Der Verbraucherschutz und die amtliche Lebensmittelüberwachung sehen sich immer wieder mit lebensmittelassoziierten Zoonoseerkrankungen und Lebensmittelvergiftungen konfrontiert. Gerade Listeria monocytogenes stellt ein hohes Infektionsrisiko für bestimmte Bevölkerungsgruppen dar und birgt das Risiko, eine tödliche Listeriose auszulösen. Aber auch bakterielle Toxine können schwerwiegende Krankheitsverläufe bis hin zum Tod bedingen. Die eng verwandten Mitglieder der Bacillus cereus-Gruppe beherbergen potenziell toxinbildende Bakterienstämme. Bei der Aufnahme von Toxinen oder Bakterienzellen mit der Nahrung können diese Erbrechen oder Durchfall und Bauchkrämpfe bis hin zum Multi-Organversagen verursachen. So auch Bakterien, die zur Familie der Staphylococcaceae gehören, wie Staphylococcus aureus.
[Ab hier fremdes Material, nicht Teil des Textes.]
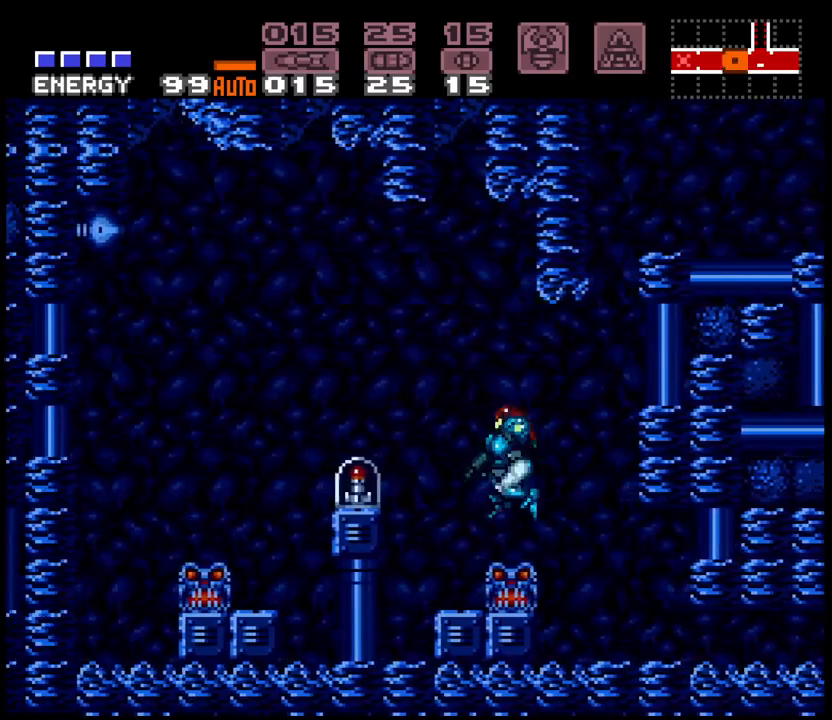
{"buttons": ["A", "DPAD_LEFT"], "events": [[17, "L1", "up"], [200, "B", "down"], [317, "B", "up"]]}
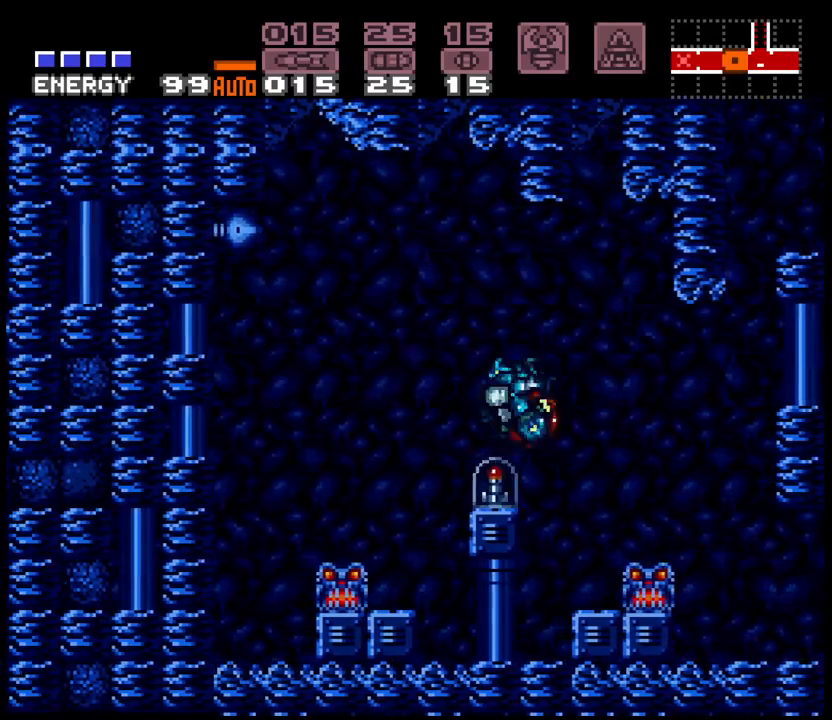
{"buttons": ["A", "DPAD_LEFT"], "events": [[50, "B", "down"], [167, "DPAD_LEFT", "up"], [317, "DPAD_LEFT", "down"], [367, "B", "up"]]}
Sie verursachen lokal begrenzte Infektionen der Haut und Weichteile, so wie auch schwerwiegende, systemische Krankheitsverläufe wie beispielweise Lungenentzündungen, Endokarditiden bis hin zur Sepsis. Bei Tieren sind sie außerdem verantwortlich für Mastitiden und können bei Milchkühen die Milchproduktion beeinträchtigen, die Milch kontaminieren und sind somit auch als Zoonose relevant für die Lebensmittelsicherheit. Toxinbildende Staphylokokken-Stämme können beim Menschen neben äußeren Infektionen auch lebensmittelbedingte Intoxikationen auslösen. Im Vordergrund steht hier die Fähigkeit der koagulasepositiven Staphylokokken, mit S. aureus als ihrem wichtigsten Vertreter, Staphylokokken-Enterotoxine (SEs) und Enterotoxin-ähnliche (SE-like) Proteine zu bilden. Daher ist es zur Prävention solcher Ausbruchsgeschehen besonders wichtig, Lebensmittel zuverlässig und schnell auf diese Erreger hin zu untersuchen. Ein Verfahren, welches sich hier für neuartige Ansätze anbietet, beruht auf der Amplifikation von Nukleinsäuren in Form der Loop-Mediated Isothermal Amplification (LAMP). Diese Methode erfordert einen geringen Geräteaufwand, ist kostengünstiger als herkömmliche Methoden und ist weniger arbeits- und somit auch zeitintensiv. Für alle drei Erreger existieren LAMP-Assays mit verschiedenen Zielregionen, diese zeigten jedoch an vielen Stellen Schwächen und beruhten auf weniger belastbaren Daten oder es fehlen Untersuchungen, um die Anwendbarkeit im Lebensmittel sicher zu ermöglichen.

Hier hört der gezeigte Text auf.